[A block of data]

======

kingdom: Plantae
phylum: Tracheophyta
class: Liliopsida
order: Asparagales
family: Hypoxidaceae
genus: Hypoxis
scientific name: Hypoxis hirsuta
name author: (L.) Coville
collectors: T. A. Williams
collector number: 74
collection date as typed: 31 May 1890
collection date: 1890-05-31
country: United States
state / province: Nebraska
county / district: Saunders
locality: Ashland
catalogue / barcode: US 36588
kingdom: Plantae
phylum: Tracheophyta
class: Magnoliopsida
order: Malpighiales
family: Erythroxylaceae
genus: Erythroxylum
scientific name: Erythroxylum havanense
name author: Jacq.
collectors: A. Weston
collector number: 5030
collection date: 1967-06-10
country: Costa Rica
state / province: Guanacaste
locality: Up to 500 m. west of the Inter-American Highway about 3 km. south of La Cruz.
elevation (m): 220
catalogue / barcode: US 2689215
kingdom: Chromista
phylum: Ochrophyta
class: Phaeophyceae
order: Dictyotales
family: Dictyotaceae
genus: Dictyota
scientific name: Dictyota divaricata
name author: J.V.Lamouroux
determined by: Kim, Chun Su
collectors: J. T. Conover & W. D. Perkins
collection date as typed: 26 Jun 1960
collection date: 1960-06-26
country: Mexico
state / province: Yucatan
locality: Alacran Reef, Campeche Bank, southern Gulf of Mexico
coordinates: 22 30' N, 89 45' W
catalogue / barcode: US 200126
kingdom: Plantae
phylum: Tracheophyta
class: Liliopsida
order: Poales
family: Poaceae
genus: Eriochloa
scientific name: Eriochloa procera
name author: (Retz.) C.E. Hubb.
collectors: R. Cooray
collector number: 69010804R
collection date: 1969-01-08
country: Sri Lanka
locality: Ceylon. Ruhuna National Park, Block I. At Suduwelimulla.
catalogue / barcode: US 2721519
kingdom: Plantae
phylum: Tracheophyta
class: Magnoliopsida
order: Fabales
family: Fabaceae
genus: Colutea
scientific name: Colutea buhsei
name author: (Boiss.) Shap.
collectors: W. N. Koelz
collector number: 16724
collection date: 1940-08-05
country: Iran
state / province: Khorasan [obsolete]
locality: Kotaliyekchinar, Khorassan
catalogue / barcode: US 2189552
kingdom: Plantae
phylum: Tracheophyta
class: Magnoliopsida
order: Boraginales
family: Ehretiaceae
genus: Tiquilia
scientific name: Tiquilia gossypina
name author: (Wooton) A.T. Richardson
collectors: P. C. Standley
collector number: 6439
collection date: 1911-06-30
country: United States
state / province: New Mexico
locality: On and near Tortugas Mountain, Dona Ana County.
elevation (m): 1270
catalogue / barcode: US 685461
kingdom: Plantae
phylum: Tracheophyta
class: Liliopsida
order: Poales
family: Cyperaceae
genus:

======

• [Exercise objective]
Change every "name author" in these lines to "authority" and give the lines again, leaving everything else unchanged.

• [Output]
kingdom: Plantae
phylum: Tracheophyta
class: Liliopsida
order: Asparagales
family: Hypoxidaceae
genus: Hypoxis
scientific name: Hypoxis hirsuta
authority: (L.) Coville
collectors: T. A. Williams
collector number: 74
collection date as typed: 31 May 1890
collection date: 1890-05-31
country: United States
state / province: Nebraska
county / district: Saunders
locality: Ashland
catalogue / barcode: US 36588
kingdom: Plantae
phylum: Tracheophyta
class: Magnoliopsida
order: Malpighiales
family: Erythroxylaceae
genus: Erythroxylum
scientific name: Erythroxylum havanense
authority: Jacq.
collectors: A. Weston
collector number: 5030
collection date: 1967-06-10
country: Costa Rica
state / province: Guanacaste
locality: Up to 500 m. west of the Inter-American Highway about 3 km. south of La Cruz.
elevation (m): 220
catalogue / barcode: US 2689215
kingdom: Chromista
phylum: Ochrophyta
class: Phaeophyceae
order: Dictyotales
family: Dictyotaceae
genus: Dictyota
scientific name: Dictyota divaricata
authority: J.V.Lamouroux
determined by: Kim, Chun Su
collectors: J. T. Conover & W. D. Perkins
collection date as typed: 26 Jun 1960
collection date: 1960-06-26
country: Mexico
state / province: Yucatan
locality: Alacran Reef, Campeche Bank, southern Gulf of Mexico
coordinates: 22 30' N, 89 45' W
catalogue / barcode: US 200126
kingdom: Plantae
phylum: Tracheophyta
class: Liliopsida
order: Poales
family: Poaceae
genus: Eriochloa
scientific name: Eriochloa procera
authority: (Retz.) C.E. Hubb.
collectors: R. Cooray
collector number: 69010804R
collection date: 1969-01-08
country: Sri Lanka
locality: Ceylon. Ruhuna National Park, Block I. At Suduwelimulla.
catalogue / barcode: US 2721519
kingdom: Plantae
phylum: Tracheophyta
class: Magnoliopsida
order: Fabales
family: Fabaceae
genus: Colutea
scientific name: Colutea buhsei
authority: (Boiss.) Shap.
collectors: W. N. Koelz
collector number: 16724
collection date: 1940-08-05
country: Iran
state / province: Khorasan [obsolete]
locality: Kotaliyekchinar, Khorassan
catalogue / barcode: US 2189552
kingdom: Plantae
phylum: Tracheophyta
class: Magnoliopsida
order: Boraginales
family: Ehretiaceae
genus: Tiquilia
scientific name: Tiquilia gossypina
authority: (Wooton) A.T. Richardson
collectors: P. C. Standley
collector number: 6439
collection date: 1911-06-30
country: United States
state / province: New Mexico
locality: On and near Tortugas Mountain, Dona Ana County.
elevation (m): 1270
catalogue / barcode: US 685461
kingdom: Plantae
phylum: Tracheophyta
class: Liliopsida
order: Poales
family: Cyperaceae
genus:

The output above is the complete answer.